**Required work:** Rewrite each of the records below, replacing every "Which" with "What" and keeping everything else the same. Leave the pictures out of your answer.
[Data to examine Boundary: Start]
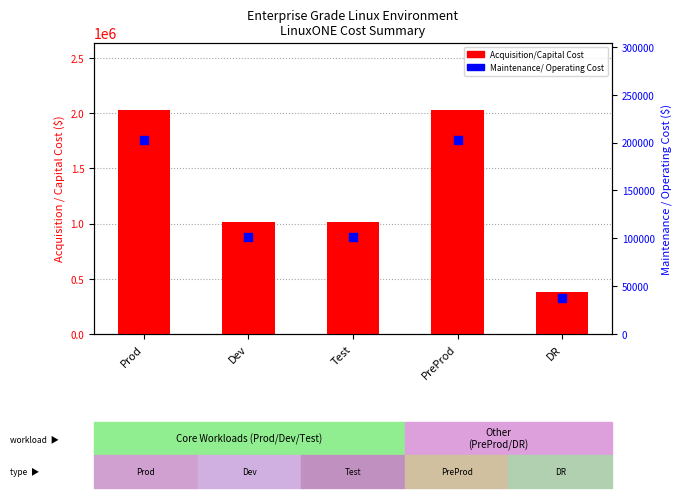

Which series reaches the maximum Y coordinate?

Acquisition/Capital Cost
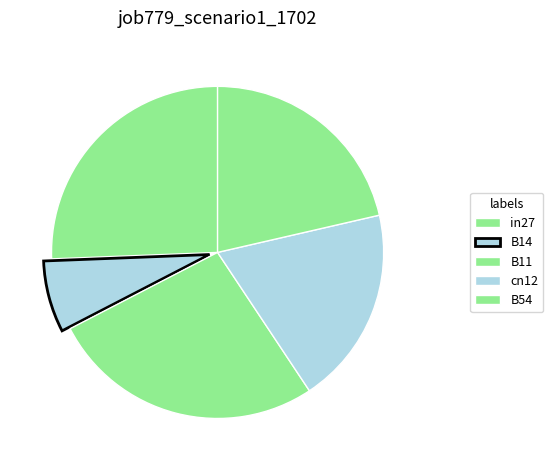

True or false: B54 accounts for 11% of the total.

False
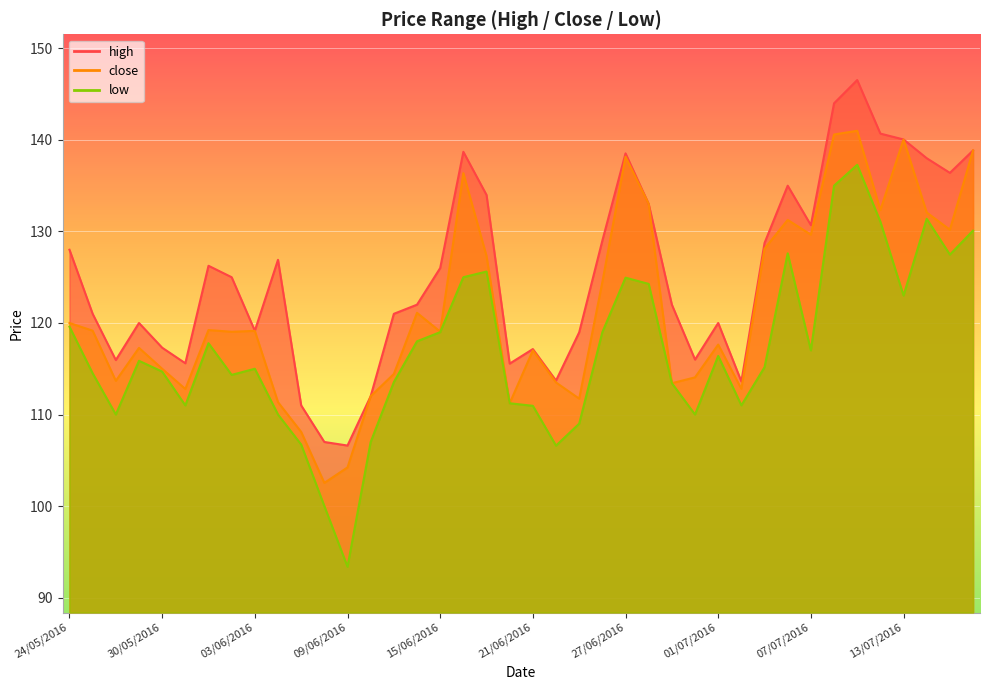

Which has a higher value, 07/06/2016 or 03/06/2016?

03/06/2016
[Data to examine Boundary: End]
**Answer space:**
What series reaches the maximum Y coordinate?

Acquisition/Capital Cost

True or false: B54 accounts for 11% of the total.

False

What has a higher value, 07/06/2016 or 03/06/2016?

03/06/2016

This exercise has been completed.